La traduction d’Aline Schulman marque un tournant, une rupture avec celles qui l’ont précédée. Elle a redonné son oralité et sa simplicité à une œuvre que la tradition littéraire avait rendu difficile et lointaine, alors qu’elle était à l’origine très accessible et qu’elle avait rencontré un immense succès populaire à sa sortie. La volonté de respecter le rythme et la complexité de la phrase de Cervantès avait fini par étouffer l’humour et la truculence des dialogues ; Aline Schulman a su redonner cette dimension au texte. Sa traduction appelle la transposition de l’œuvre à la scène, quand d’autres la rendent difficile, voire impossible.
– Le passage du roman au théâtre est une opération délicate qui requiert une certaine technicité. Comment avez-vous abordé le travail d’adaptation ? L’avez-vous orienté selon des lignes directrices que vous aviez déjà en tête ou celles-ci ont-elles surgi au cours de votre progression ?
Le travail au théâtre est souvent conditionné par le hasard et les contraintes. Je peinais à trouver le fil de mon adaptation et il se trouve qu’un financement que nous attendions pour créer ce spectacle nous a été refusé. Faute de moyens, j’ai dû renoncer à une distribution plus importante : c’est comme cela que l’idée de centrer le récit sur les seuls personnages de Don Quichotte et Sancho est apparue. Plus tard en voyant le Don Quichotte d’Orson Welles, je me suis aperçu que c’est aussi la piste qu’il avait privilégiée ; peut-être pour des raisons similaires, mais aussi parce que le cinéma, comme le théâtre, rencontre des limites physiques, concrètes que le roman ne connait pas. Porter à la scène ou à l’écran un roman comme « Don Quichotte » cela signifie forcément renoncer à « la vérité de l’œuvre » ; on est contraint de se concentrer sur une de ses dimensions, au détriment des autres.
– Vous avez choisi d’articuler votre adaptation autour de la relation entre Sancho et son maître. Qu’est-ce qui vous a d’emblée intéressé dans celle-ci et qu’en avez-vous découvert en l’explorant par la suite ?
L’histoire de la relation entre Don Quichotte et Sancho est au cœur du roman, mais elle est en quelque sorte dissimulée par la profusion des récits et des personnages qui se succèdent sur près de 1 200 pages. En centrant notre propos sur les scènes où Don Quichotte et Sancho sont seuls, nous avons rendu plus lisible la dimension dialectique de leur relation et la complicité qu’elle construit progressivement entre eux. Curieusement c’est une diminution qui ne m’apparait pas comme une réduction; il me semble qu’elle contient à sa façon les autres récits du roman…

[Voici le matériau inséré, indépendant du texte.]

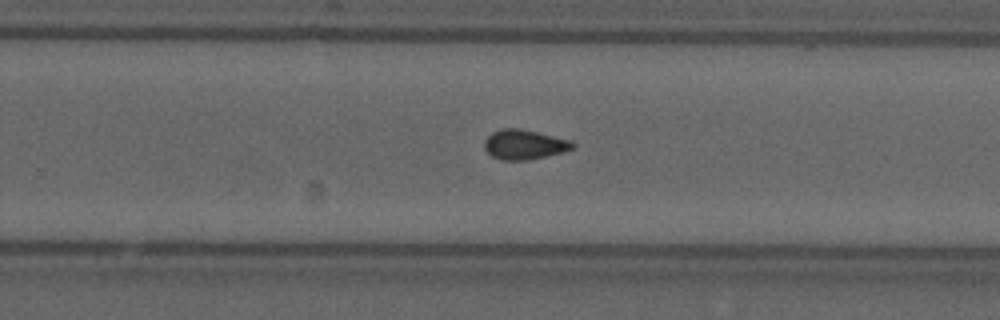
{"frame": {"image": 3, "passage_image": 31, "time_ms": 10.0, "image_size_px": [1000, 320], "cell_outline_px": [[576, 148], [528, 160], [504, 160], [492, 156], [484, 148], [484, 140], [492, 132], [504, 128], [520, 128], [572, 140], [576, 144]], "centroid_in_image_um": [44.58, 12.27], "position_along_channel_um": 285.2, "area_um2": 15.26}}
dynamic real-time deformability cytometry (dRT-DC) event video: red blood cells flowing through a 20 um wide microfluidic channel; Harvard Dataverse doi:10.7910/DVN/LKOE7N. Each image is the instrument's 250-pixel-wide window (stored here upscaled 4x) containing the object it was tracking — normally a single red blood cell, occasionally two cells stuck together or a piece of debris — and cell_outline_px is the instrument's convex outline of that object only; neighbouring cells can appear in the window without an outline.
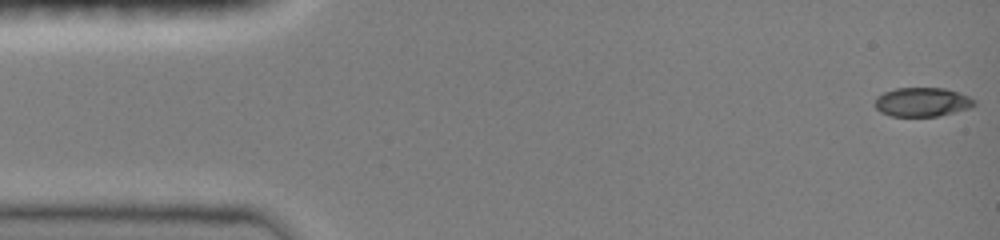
{"species": "common noctule bat (a hibernating species)", "species_latin": "Nyctalus noctula", "temperature_condition": "room temperature", "stored_images_in_passage": 42, "camera_frame_rate_fps": 3000, "um_per_image_px": 0.085, "animal": {"sex": "female", "body_mass_g": 19.0, "forearm_length_mm": 51.5}, "frame": {"image": 1, "passage_image": 1, "time_ms": 0.0, "image_size_px": [1000, 240], "cell_outline_px": [[976, 104], [968, 108], [936, 116], [888, 116], [880, 112], [876, 108], [876, 96], [884, 92], [896, 88], [944, 88], [960, 92], [976, 100]], "centroid_in_image_um": [78.37, 8.66], "position_along_channel_um": 6.6, "area_um2": 16.76}}
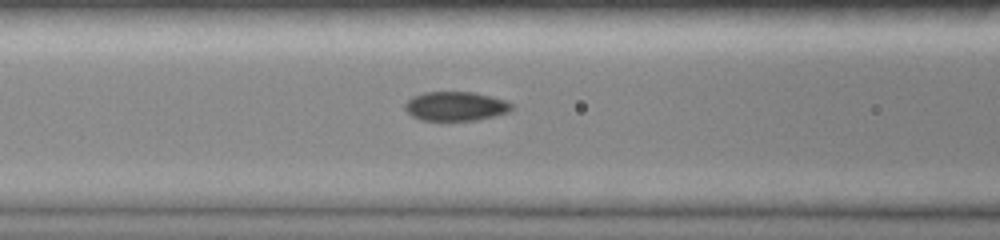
{"frame": {"image": 2, "passage_image": 25, "time_ms": 6.0, "image_size_px": [1000, 240], "cell_outline_px": [[512, 108], [508, 112], [476, 120], [420, 120], [412, 116], [404, 108], [404, 104], [412, 96], [424, 92], [472, 92], [492, 96], [504, 100], [512, 104]], "centroid_in_image_um": [38.69, 9.02], "position_along_channel_um": 127.9, "area_um2": 18.03}}
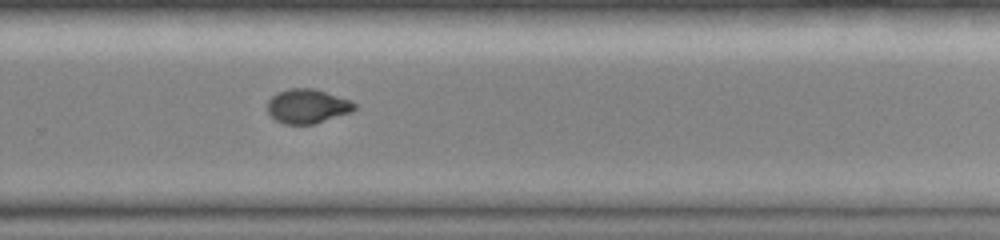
{"frame": {"image": 3, "passage_image": 41, "time_ms": 10.333, "image_size_px": [1000, 240], "cell_outline_px": [[356, 108], [352, 112], [316, 124], [284, 124], [276, 120], [268, 112], [268, 100], [272, 96], [288, 88], [312, 88], [352, 100], [356, 104]], "centroid_in_image_um": [26.16, 9.03], "position_along_channel_um": 303.6, "area_um2": 17.46}}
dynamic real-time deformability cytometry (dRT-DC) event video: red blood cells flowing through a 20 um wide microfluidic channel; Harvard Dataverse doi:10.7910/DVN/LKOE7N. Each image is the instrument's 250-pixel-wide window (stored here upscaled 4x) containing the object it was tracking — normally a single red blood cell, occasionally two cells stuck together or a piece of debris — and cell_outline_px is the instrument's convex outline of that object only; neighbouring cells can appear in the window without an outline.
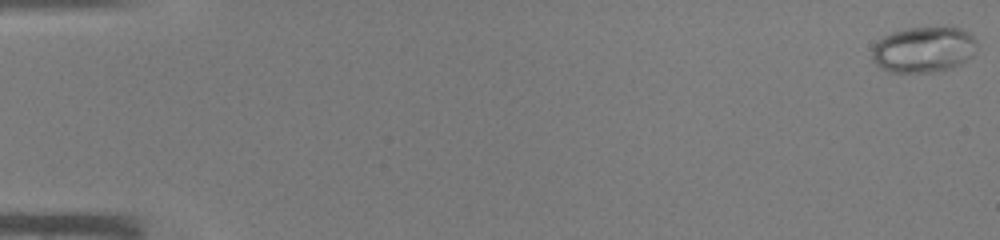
{"species": "common noctule bat (a hibernating species)", "species_latin": "Nyctalus noctula", "temperature_condition": "warm", "stored_images_in_passage": 11, "camera_frame_rate_fps": 3000, "um_per_image_px": 0.085, "animal": {"sex": "male", "body_mass_g": 19.0, "forearm_length_mm": 50.8}, "frame": {"image": 1, "passage_image": 1, "time_ms": 0.0, "image_size_px": [1000, 240], "cell_outline_px": [[976, 52], [972, 56], [960, 64], [952, 68], [932, 72], [888, 72], [880, 68], [872, 60], [872, 48], [884, 36], [892, 32], [908, 28], [960, 28], [968, 32], [976, 40]], "centroid_in_image_um": [78.5, 4.23], "position_along_channel_um": 6.5, "area_um2": 27.92}}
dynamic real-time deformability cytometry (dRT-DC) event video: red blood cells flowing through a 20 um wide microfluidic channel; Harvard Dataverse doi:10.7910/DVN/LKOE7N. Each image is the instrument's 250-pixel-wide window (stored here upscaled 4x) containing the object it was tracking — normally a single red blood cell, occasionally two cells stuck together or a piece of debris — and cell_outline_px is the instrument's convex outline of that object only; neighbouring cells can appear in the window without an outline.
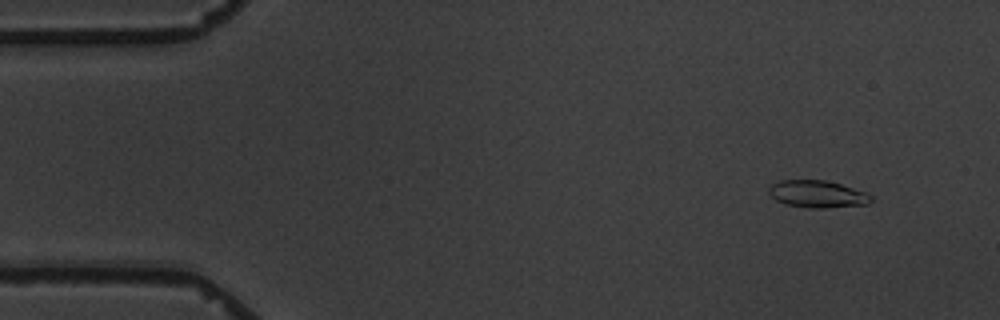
{"species": "common noctule bat (a hibernating species)", "species_latin": "Nyctalus noctula", "temperature_condition": "warm", "stored_images_in_passage": 5, "camera_frame_rate_fps": 3000, "um_per_image_px": 0.085, "animal": {"sex": "male", "body_mass_g": 19.5, "forearm_length_mm": 54.6}, "frame": {"image": 1, "passage_image": 2, "time_ms": 1.0, "image_size_px": [1000, 320], "cell_outline_px": [[872, 200], [868, 204], [824, 208], [812, 208], [788, 204], [776, 200], [768, 192], [768, 188], [772, 184], [780, 180], [824, 180], [840, 184], [868, 192], [872, 196]], "centroid_in_image_um": [69.51, 16.49], "position_along_channel_um": 15.5, "area_um2": 16.13}}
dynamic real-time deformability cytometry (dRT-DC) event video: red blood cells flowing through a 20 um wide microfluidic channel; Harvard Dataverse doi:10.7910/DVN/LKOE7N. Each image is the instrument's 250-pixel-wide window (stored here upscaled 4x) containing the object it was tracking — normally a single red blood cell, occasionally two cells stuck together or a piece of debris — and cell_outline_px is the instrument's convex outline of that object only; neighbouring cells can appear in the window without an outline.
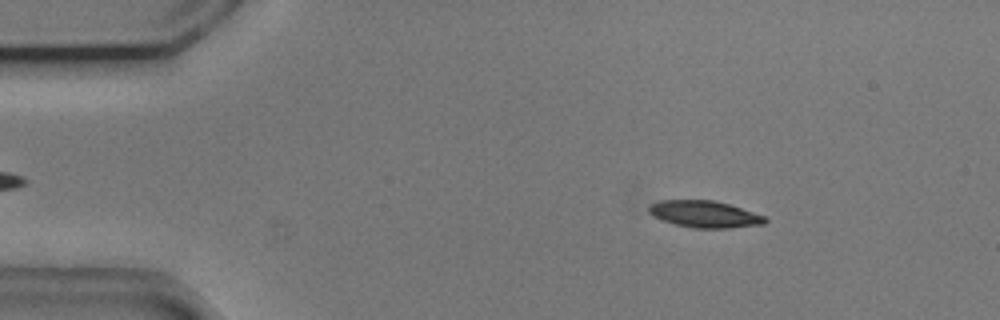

– Vous avez opté pour une démultiplication de la figure de Quichotte, interprétée par trois acteurs différents. Pourriez-vous revenir sur ce qui a motivé cette décision ?
La figure de Don Quichotte est immense et pleine de contradictions… Nous tenions absolument à ne pas en donner une interprétation univoque ou caricaturale. En la démultipliant nous avons cherché à préserver sa complexité et son caractère insaisissable ; s’il y a trois représentations de Don Quichotte sur la scène, cela signifie qu’il en existe une quantité d’autres possibles. Nous cherchions aussi une correspondance à la mise en abîme qui est un ressort essentiel du roman ; nos trois Quichottes sont à la fois acteurs et producteurs du récit, immergés dans l’aventure et maîtres d’œuvre de sa représentation. Ils sont en quelque sorte à la fois Don Quichotte et Cervantès. C’est aussi ce qui trouble Sancho et provoque son « vertige ».
– Don Quichotte refuse de laisser s’accomplir la rupture entre réel et fictif que son époque s’apprête à opérer. C’était au XVII ème siècle. Nous sommes au XXI ème et disposons pour beaucoup de comptes Facebook où les Quesada peuvent se faire chevaliers en quelques posts. Comme si la volonté de Quichotte faisait retour chez nous, ne serions-nous pas devenus ses héritiers ?
Oui mais à condition de mettre aussi nos corps dans la bataille… ce que font Don Quichotte et Sancho, qui ne cessent de payer le prix fort de leur « engagement ».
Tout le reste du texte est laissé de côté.